Escrever não é útil

Paula Ávila Nunes

Resumo

Este ensaio busca discutir que lugar há e restará para a escrita, tal como já se indagou Vilém Flusser (2010) no final dos anos 80, neste momento de criação de tecnologias de geração automática de texto, como as inteligências artificiais generativas transformacionais. O exame parte da consideração da escrita como tecnologia (Auroux, 1992; Gananadesikan, 2009; Benveniste, 2014), articulando as reflexões da linguística ao campo de estudos da filosofia da tecnologia (Cupani, 2013; Pinto, 2005, Ortega Y Gasset, 2009), na tentativa de elaborar sobre o tema não pela ótica formalista (linguística ou computacional), mas pelo prisma das ciências humanas em geral. Isso nos conduz, assim, a pensar sobre que aspectos dessa tecnologia, isto é, da capacidade de escrever, são irredutíveis às máquinas e, consequentemente restritos aos seres humanos, na tentativa de estabelecer, a partir daí, o que restará, no futuro, do processo composicional em um contexto em que boa parte das produções textuais poderão ser automatizadas.

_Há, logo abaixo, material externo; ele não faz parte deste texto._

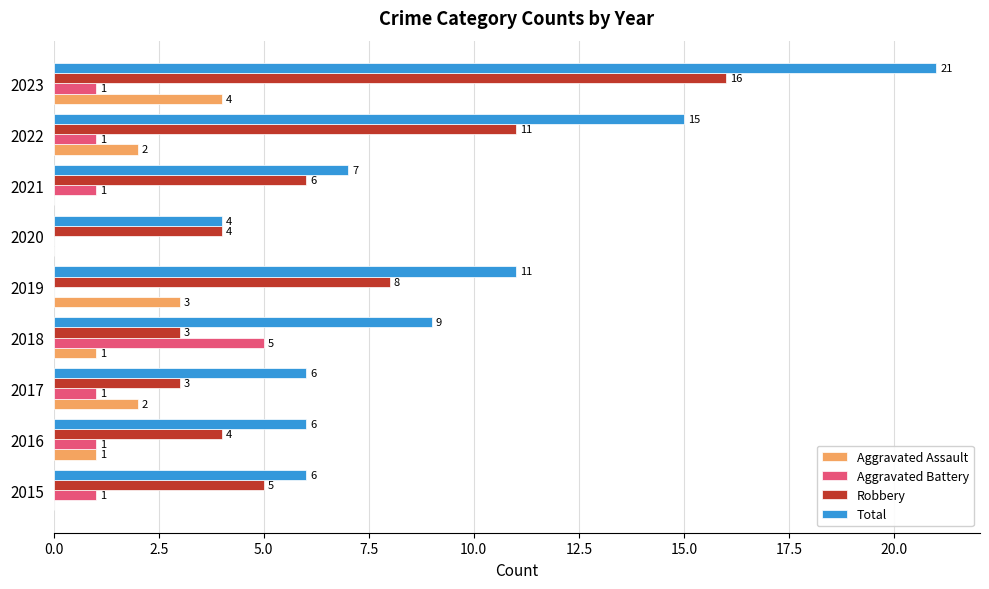

What are all the series names shown in the legend?

Aggravated Assault, Aggravated Battery, Robbery, Total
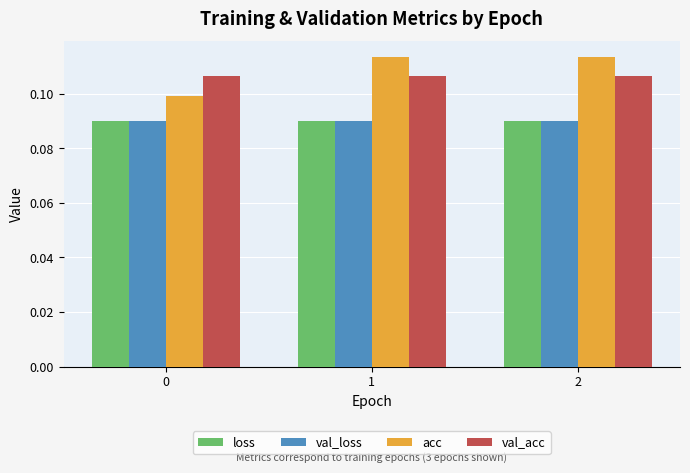

True or false: val_loss has a value of 0.1 at 1.

True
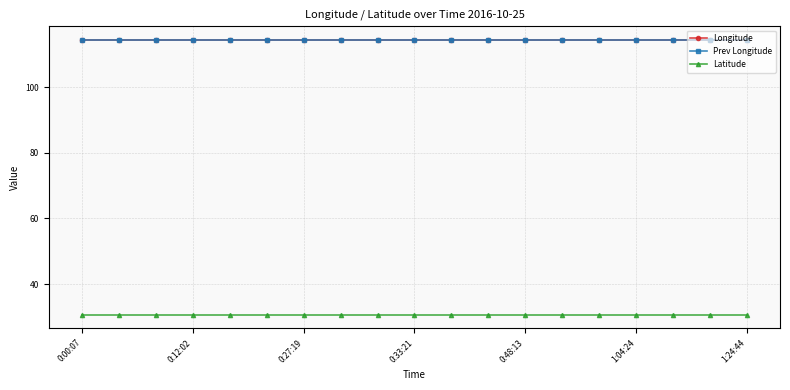

What are all the series names shown in the legend?

Longitude, Prev Longitude, Latitude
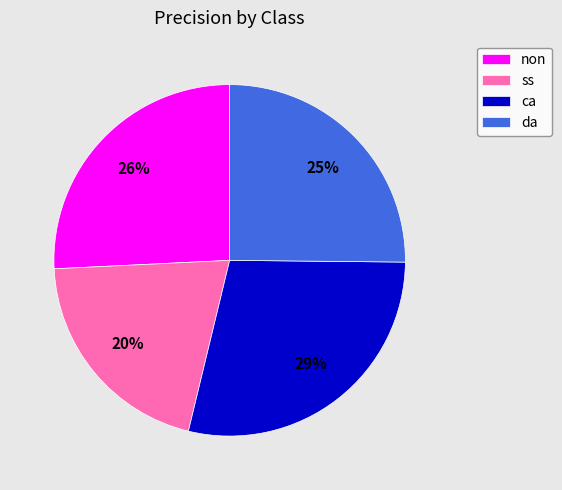

Is it true that da is 25% of the pie?

True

O percurso termina ponderando sobre o papel das aulas de língua materna na educação básica, sobretudo no que concerne ao ensino da leitura e da escrita, propondo que a escola priorize práticas de leitura e redação que fomentem a linguagem poética (Berardi, 2019; 2020), entendida como uma forma não convencional e não referencialista de produção de sentido, sustentando uma reflexão e uma ampliação das possibilidades da língua de significar e enfatizando a necessidade de enfoque em uma transmissão cultural (Petit, 2019) que leve em conta a língua como produtora e reveladora de subjetividade (Couto, 2011).